# TASK OBJECTIVE
Render as a numbered list, with blank lines omitted, the lines starting with the line containing "Tell whether the" and going on through the line containing "Answer: behind".

# SOURCE MATERIAL
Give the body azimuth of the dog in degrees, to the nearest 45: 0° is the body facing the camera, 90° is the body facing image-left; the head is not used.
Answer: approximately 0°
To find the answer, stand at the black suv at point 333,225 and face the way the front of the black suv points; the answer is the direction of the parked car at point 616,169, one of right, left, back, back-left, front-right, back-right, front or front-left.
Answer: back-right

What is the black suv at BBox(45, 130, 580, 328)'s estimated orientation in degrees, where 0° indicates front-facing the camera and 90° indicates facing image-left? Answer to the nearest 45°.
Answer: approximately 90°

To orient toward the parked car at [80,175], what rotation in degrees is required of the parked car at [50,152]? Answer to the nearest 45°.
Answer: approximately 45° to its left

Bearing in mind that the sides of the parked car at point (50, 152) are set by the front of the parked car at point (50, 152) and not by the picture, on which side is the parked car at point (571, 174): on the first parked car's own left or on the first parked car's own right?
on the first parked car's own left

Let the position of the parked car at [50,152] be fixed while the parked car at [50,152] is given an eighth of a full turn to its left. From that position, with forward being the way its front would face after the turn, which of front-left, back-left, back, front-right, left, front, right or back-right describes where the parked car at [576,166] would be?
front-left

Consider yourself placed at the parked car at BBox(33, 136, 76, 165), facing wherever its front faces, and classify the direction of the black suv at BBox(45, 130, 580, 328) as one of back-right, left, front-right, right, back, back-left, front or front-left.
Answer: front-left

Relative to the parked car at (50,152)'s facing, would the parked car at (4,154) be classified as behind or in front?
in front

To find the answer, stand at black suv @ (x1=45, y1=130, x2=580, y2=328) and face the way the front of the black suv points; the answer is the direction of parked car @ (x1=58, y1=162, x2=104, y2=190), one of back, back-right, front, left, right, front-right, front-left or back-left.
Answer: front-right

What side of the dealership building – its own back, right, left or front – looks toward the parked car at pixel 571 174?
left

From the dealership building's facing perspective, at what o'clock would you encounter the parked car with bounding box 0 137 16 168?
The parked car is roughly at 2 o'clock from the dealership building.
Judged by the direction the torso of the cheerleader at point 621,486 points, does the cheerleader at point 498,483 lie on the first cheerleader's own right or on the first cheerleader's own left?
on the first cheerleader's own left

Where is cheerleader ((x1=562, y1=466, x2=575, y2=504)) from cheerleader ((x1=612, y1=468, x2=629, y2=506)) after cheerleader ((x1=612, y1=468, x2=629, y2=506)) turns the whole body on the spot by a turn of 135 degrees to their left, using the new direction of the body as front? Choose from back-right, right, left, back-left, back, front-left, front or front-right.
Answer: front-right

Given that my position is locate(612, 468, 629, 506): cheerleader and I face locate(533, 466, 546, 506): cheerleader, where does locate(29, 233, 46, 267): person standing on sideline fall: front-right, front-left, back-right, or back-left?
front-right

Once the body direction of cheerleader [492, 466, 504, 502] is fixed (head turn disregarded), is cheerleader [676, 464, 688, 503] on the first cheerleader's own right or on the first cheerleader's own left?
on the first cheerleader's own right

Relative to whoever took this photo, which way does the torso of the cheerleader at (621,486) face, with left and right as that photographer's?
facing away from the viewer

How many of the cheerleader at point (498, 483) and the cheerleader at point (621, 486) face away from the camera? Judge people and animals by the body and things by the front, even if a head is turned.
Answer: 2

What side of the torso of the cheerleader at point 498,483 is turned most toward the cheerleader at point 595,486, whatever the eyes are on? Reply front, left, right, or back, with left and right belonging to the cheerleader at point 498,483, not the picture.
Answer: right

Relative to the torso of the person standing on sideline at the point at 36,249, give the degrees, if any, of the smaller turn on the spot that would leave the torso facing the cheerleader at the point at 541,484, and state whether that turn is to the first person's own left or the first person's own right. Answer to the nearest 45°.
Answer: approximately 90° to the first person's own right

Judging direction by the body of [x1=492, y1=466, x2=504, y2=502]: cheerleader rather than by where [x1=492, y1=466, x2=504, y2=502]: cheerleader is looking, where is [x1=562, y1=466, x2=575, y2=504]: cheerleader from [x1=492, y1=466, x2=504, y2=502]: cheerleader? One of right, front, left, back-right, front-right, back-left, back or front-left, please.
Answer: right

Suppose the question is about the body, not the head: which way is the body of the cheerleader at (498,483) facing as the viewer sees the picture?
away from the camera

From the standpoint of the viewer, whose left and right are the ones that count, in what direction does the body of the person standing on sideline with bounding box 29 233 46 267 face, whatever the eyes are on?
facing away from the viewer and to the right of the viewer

...

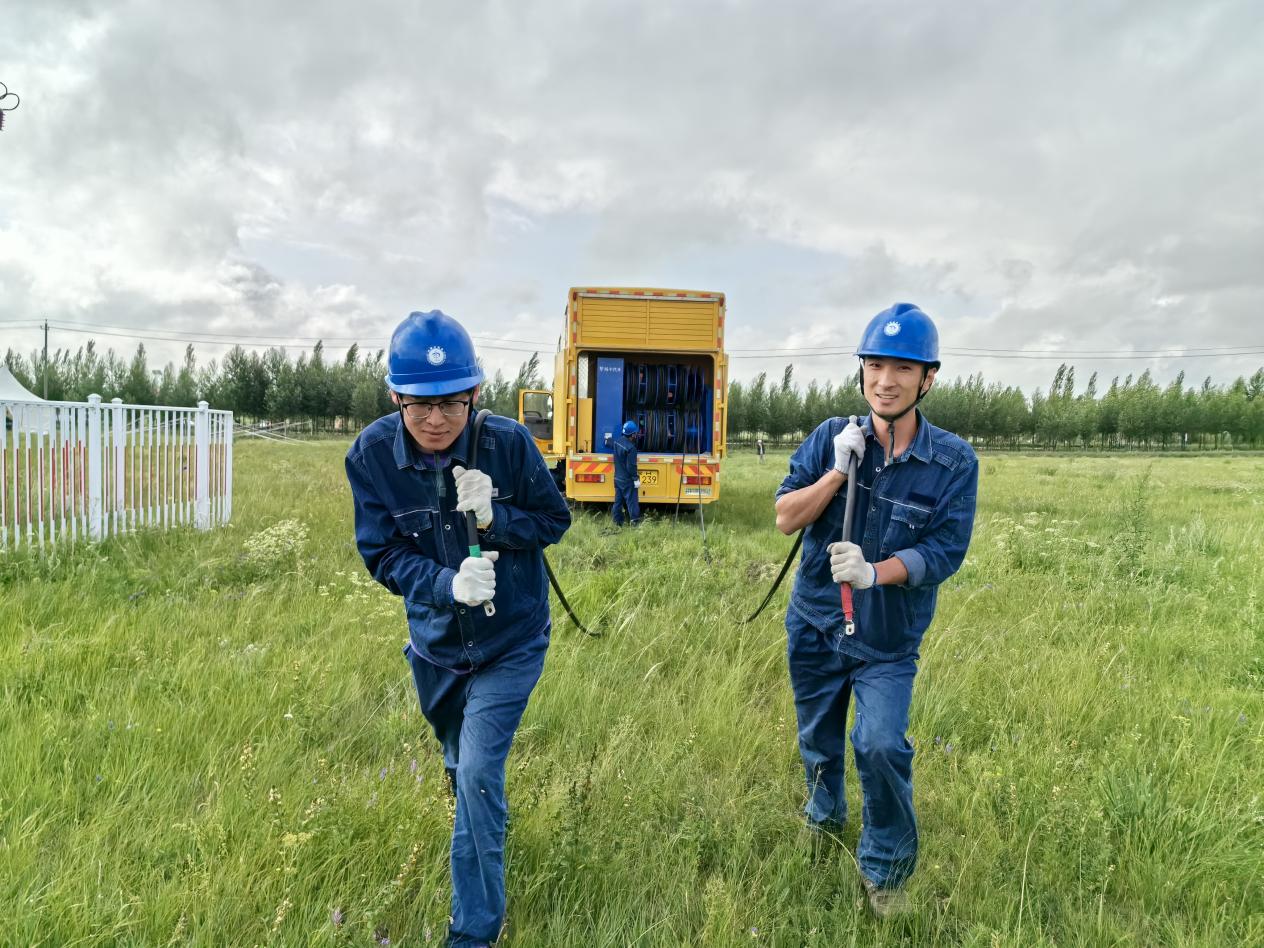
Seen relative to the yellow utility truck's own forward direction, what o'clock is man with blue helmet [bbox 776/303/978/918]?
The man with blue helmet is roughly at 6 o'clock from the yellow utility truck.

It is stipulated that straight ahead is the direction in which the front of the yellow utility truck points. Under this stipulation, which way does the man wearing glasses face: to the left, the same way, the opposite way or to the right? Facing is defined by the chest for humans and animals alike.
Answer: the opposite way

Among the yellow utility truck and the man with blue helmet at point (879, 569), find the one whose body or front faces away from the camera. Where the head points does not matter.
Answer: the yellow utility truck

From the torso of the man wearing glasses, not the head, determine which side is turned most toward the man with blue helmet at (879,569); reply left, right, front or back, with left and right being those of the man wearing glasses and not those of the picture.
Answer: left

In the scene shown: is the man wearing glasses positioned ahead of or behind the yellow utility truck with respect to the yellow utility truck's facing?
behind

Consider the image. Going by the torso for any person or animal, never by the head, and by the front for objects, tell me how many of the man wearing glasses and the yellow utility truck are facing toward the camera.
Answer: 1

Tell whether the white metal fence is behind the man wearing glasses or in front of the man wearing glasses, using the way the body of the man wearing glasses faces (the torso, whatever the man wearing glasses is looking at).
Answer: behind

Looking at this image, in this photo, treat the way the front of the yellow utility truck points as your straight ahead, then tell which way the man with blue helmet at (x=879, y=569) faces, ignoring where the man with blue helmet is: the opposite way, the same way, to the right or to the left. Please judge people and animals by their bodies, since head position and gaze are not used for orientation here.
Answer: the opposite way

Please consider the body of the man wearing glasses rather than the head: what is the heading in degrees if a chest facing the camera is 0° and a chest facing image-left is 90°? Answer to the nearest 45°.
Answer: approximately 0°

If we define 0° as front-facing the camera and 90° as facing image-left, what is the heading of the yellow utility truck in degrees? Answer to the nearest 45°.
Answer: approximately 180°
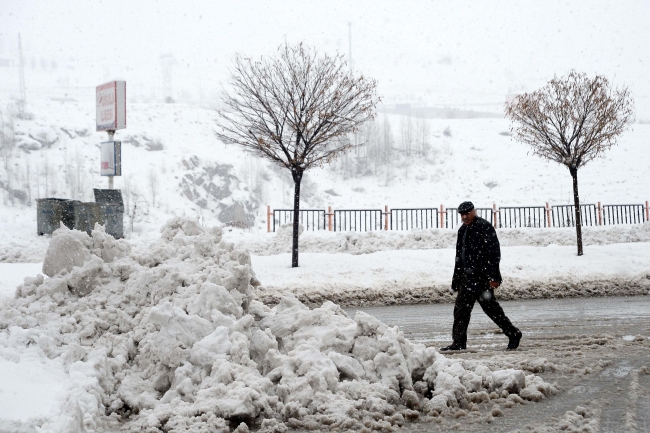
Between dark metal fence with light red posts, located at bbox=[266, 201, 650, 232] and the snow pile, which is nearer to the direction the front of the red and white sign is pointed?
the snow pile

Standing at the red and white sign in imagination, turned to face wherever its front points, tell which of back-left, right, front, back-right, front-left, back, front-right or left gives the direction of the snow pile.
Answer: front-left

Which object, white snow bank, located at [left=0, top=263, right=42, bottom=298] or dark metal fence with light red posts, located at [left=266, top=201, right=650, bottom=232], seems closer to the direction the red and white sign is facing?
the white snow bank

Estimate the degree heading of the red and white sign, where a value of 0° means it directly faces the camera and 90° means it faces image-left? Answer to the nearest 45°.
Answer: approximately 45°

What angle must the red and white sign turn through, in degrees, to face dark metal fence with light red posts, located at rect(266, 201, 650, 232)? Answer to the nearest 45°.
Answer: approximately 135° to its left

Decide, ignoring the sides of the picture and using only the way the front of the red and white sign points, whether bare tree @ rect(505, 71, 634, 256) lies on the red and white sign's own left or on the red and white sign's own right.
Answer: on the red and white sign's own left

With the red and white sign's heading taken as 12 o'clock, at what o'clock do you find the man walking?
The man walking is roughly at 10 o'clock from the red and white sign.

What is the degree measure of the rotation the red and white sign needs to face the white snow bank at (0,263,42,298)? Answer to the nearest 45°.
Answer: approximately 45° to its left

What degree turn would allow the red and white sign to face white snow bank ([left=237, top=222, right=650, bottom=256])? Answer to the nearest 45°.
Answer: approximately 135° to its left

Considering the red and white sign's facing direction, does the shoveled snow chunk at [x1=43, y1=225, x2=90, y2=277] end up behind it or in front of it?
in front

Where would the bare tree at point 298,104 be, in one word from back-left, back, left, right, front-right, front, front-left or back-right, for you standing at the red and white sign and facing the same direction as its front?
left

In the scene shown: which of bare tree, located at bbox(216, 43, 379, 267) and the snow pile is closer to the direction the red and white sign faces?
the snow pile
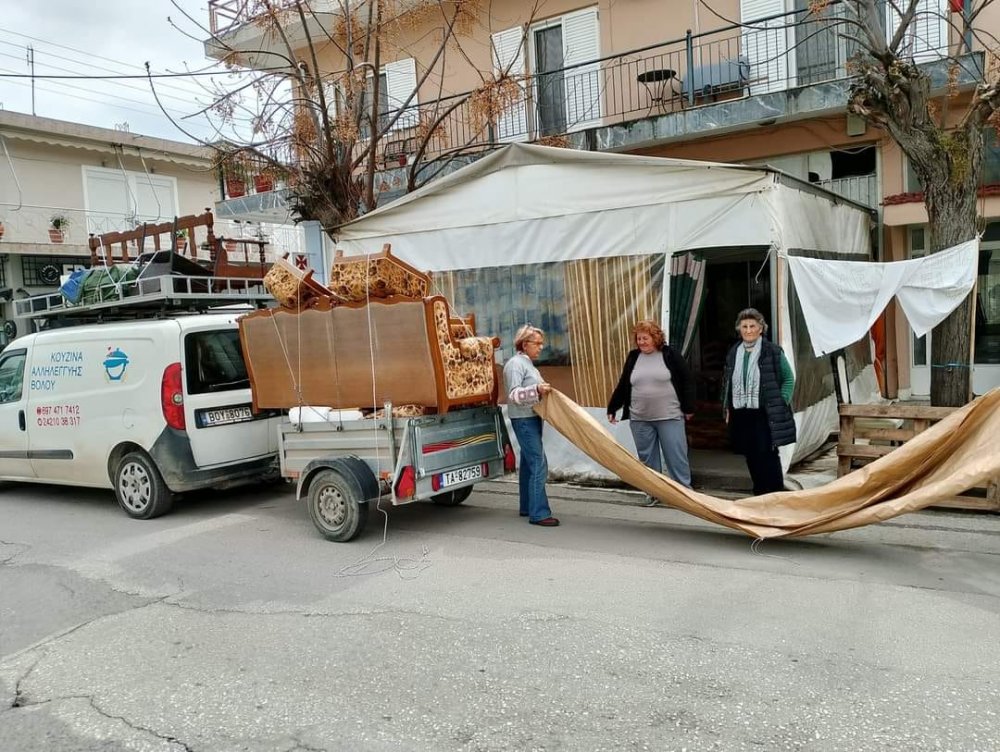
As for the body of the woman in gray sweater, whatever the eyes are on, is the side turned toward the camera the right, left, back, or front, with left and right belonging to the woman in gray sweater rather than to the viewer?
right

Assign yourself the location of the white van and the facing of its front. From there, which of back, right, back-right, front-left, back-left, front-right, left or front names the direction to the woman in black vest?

# TASK ANSWER
1. Tell whether the white metal fence is behind the man wearing glasses or in front of the man wearing glasses, using the way the body of the man wearing glasses faces (the torso, whatever the man wearing glasses is looking at).
2. Answer: behind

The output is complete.